- Görevin Amacı -
Sinemadaki aynalarla ilgili yazıdan "Filmler de, insanların" sözleriyle başlayıp "halleri üzerinde duracağım." sözleriyle biten bölümü hiç değiştirmeden yaz.

- Verilen Metin -
....

27.06.2006

SİNEMADA AYNAYA NAZIR RUHHALLERİ

Aynaya Nazır Ruh Halleri

İnsan, kendini gösteren, kendi ile ilgilenen her şeye özel bir ilgi gösterir ve anlam yüklemeyi sever. Bu yüzden aynalar bize bizi gösteren önemli nesneler olarak hayatımızda yer edinir, anlam kazanır. Örneğin ayna, “uğursuz olandır”, kırmak yedi yıl uğursuzluk getirir. Ayna, “hayırlı olmayandır”, rüyada ayna görmek “kötü” şeyler olacağına alamettir. Pamuk Prenses masalında kötü kraliçedir ayna ile içli dışlı olan kişi. Narkissos, Ekho’nun aşkını reddeder, onu küçük düşürür ve bu yüzden, cezalandırma tanrıçası Nemesis tarafından, kendinden başka kimseyi sevmeme cezasına çarptırılır. Bu cezalandırmada kullanılan araç “su”, yani bir anlamda aynadır. Çünkü Narkissos sudaki (aynadaki) aksine aşık olur ve büyük acılar çeker.
Filmler de, insanların “aynalara anlam yükleme” zaafını sonuna kadar kendi menfaatlerine kullanır. Ben bu yazı içinde film içi anlam yaratma ve karakterlere bir derinlik katma işlevi gören aynalar ve bu filmlerde karakterlerin aynalar karşısında girdikleri ruh halleri üzerinde duracağım.
Filmlerde ayna, karakterin “deliliğine”, “kötülüğüne” veya bilinmeyen bir tarafının olduğuna alamettir, bir dünyaya geçiş için bir “kapı” görevi görür. Filmlerde ayna kullanımının eski örneklerinden biri olan “The Blood of a Poet”te aynanın “öteki” tarafına geçmeye çalışan karakter, başarılı olur ve aynanın “öteki” tarafına geçer. Aynanın açıldığı yer “Dramatik Delilikler Oteli”dir. Aynaların kullanıldığı diğer bir örnek olan “Taksi Şoförü”nde de “Blood of a Poet”teki kullanıma benzer bir anlam yaratılır. Bu filmde de aynı kadraja girmek delilik alametidir. Travis’i aynanın karşısında göründüğü ünlü sahnede silahlarını kuşanıp şiddet yüklü biri olarak dünyaya açılır.

....

- Veri Listesi -
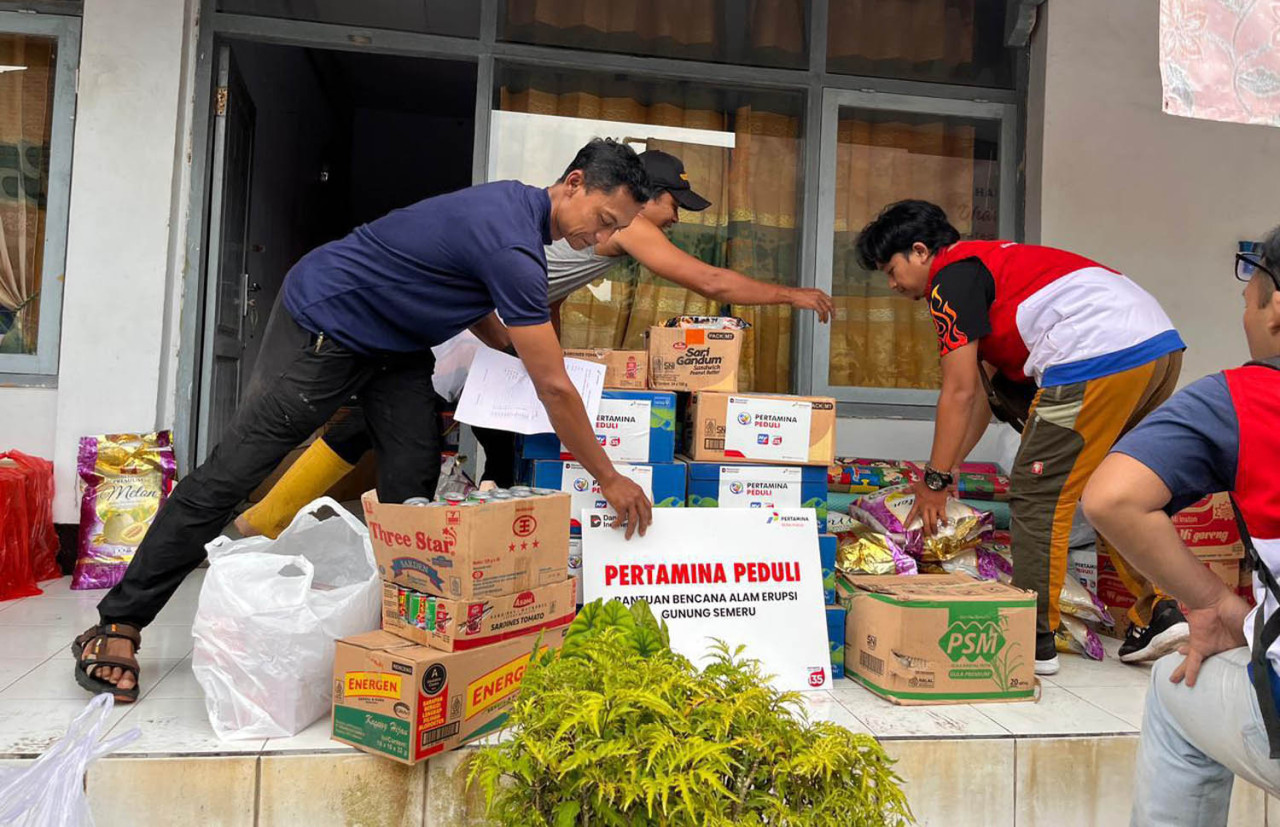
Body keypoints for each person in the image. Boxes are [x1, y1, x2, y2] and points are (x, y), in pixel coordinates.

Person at [71, 139, 656, 702]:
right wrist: (608, 477)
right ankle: (119, 621)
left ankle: (405, 629)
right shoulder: (513, 241)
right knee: (235, 472)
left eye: (614, 231)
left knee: (412, 482)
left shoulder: (516, 213)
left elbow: (475, 294)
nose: (600, 239)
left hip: (396, 345)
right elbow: (553, 383)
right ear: (573, 183)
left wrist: (510, 355)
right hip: (330, 323)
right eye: (603, 220)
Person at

....

- Sonuç -
Filmler de, insanların “aynalara anlam yükleme” zaafını sonuna kadar kendi menfaatlerine kullanır. Ben bu yazı içinde film içi anlam yaratma ve karakterlere bir derinlik katma işlevi gören aynalar ve bu filmlerde karakterlerin aynalar karşısında girdikleri ruh halleri üzerinde duracağım.